Hi! I'm new here but I figured I often seek advice from other photographers so this was my choice of website 

Anyway, aside from that I'm just a broke kid who can't afford any lens she pleases haha.
On Wednesday, I'm going to a friend's graduation to get some shots. I shot my other friends' graduations last year and they were easily impressed -- but I wasn't as impressed by my own work as they were.
Last year I used my f/1.8 50mm prime lens. A year later I still haven't had enough to invest in a new lens so I will be using the 50mm again. It's going to be sunny out Wednesday and I'm shooting outdoors once again.

any tips, advice, or questions would be greatly appreciated. thanks!


----------



## dxqcanada (Jun 25, 2012)

What exactly did not impress you with the images from last year ?


----------



## MK3Brent (Jun 25, 2012)

Yeah, my first advice is try not shooting everything with f/1.8.


----------



## Sw1tchFX (Jun 25, 2012)

Shoot everything at f/1.8.


----------



## xjoewhitex (Jun 25, 2012)

Sw1tchFX said:


> Shoot everything at f/1.8.


I second this.. ive done it, looks sweet.


----------



## MK3Brent (Jun 26, 2012)

Terrible... Get some tack sharp f/8 shots.


----------



## Sw1tchFX (Jun 27, 2012)

Terrible... Get some nice photos without distracting backgrounds.


----------



## Patrice (Jun 27, 2012)

Well this is turning into thread with plenty of useful advice now isn't it?

That is a very capable little gem of a lens. It has many possible aperture settings, each and every one of those are useful. That is why they are there.

The only real limitation of that lens is its fixed focal length but it is fixed at quite a useful one. You will have to 'zoom with your feet', that means you physically have to move to get the framing you want.

You can do very nice intimate shots with wide aperture and getting in close.

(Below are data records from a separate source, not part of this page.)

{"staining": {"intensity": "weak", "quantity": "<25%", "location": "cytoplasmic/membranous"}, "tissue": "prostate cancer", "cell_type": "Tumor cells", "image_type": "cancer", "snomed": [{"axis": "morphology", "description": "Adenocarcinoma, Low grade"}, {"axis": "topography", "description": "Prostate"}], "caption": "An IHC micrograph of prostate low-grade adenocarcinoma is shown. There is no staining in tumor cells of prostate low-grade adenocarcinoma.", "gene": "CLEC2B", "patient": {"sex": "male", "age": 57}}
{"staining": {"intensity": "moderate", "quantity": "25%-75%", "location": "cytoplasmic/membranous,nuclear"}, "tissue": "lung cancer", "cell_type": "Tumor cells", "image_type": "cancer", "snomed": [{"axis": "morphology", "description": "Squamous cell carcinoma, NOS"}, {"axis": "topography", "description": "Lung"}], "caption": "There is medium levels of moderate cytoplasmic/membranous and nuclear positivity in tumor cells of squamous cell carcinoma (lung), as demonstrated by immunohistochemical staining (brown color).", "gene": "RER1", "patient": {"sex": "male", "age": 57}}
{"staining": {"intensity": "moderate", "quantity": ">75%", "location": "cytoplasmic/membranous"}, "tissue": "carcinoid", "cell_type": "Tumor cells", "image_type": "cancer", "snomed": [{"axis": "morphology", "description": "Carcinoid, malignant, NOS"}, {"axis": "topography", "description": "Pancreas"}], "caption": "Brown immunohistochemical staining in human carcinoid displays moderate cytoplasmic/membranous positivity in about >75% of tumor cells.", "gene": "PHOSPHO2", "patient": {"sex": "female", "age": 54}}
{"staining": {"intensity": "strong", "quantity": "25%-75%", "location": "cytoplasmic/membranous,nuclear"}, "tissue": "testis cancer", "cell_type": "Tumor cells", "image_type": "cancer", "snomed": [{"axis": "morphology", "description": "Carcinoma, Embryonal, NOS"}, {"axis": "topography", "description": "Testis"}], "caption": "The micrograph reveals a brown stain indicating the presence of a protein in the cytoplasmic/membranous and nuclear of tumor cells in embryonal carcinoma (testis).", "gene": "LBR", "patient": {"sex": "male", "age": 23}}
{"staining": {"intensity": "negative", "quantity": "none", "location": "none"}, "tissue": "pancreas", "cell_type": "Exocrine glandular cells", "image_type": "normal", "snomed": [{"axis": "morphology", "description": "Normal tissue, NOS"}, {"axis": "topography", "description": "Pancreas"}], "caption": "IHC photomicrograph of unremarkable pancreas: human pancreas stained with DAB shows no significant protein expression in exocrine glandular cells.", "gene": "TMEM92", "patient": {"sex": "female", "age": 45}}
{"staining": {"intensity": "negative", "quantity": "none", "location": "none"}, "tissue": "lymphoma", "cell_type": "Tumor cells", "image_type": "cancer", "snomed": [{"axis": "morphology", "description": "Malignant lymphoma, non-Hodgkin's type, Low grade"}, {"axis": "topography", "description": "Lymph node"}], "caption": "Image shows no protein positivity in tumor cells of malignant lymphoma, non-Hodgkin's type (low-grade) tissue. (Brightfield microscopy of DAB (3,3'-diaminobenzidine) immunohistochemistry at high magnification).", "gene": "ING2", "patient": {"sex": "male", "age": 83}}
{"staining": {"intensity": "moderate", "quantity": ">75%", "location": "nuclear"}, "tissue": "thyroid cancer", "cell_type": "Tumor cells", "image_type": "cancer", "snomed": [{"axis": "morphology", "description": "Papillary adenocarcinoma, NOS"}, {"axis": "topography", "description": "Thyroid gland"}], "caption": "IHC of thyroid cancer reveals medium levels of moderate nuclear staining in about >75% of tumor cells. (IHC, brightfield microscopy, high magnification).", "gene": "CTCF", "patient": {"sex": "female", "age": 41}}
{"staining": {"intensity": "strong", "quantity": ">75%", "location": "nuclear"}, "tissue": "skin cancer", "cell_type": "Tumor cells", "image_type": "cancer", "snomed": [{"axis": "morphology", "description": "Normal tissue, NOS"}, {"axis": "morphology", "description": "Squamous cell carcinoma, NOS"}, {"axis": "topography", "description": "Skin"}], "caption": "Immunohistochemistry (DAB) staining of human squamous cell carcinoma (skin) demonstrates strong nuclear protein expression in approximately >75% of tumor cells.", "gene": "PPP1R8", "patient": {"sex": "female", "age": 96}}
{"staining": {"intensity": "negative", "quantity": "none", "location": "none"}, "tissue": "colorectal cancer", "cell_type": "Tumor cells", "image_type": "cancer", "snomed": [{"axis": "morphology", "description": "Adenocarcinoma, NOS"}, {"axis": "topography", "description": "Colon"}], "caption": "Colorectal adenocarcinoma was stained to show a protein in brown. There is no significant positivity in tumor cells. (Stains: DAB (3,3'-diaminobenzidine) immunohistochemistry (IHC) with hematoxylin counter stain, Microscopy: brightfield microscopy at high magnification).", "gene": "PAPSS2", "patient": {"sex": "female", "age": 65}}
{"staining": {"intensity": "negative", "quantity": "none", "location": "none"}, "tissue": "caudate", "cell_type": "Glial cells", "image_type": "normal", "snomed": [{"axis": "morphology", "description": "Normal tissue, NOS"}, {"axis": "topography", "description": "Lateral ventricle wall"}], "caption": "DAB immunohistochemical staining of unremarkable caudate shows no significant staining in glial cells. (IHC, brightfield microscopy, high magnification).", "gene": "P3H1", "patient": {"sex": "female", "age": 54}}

You can do very nice shots showing the party activities and the general mayhem by backing up a bit and closing down the aperture.

You can shoot groups in bright sunlight by going to middle ground and middle apertures. (ND filters and a flash are your friends when shooting in the bright midday sun.)

You can do a lot of things with that lens, use your imagination. It's a tool and it has a lot of uses, learn to use it to it's fullest potential.


----------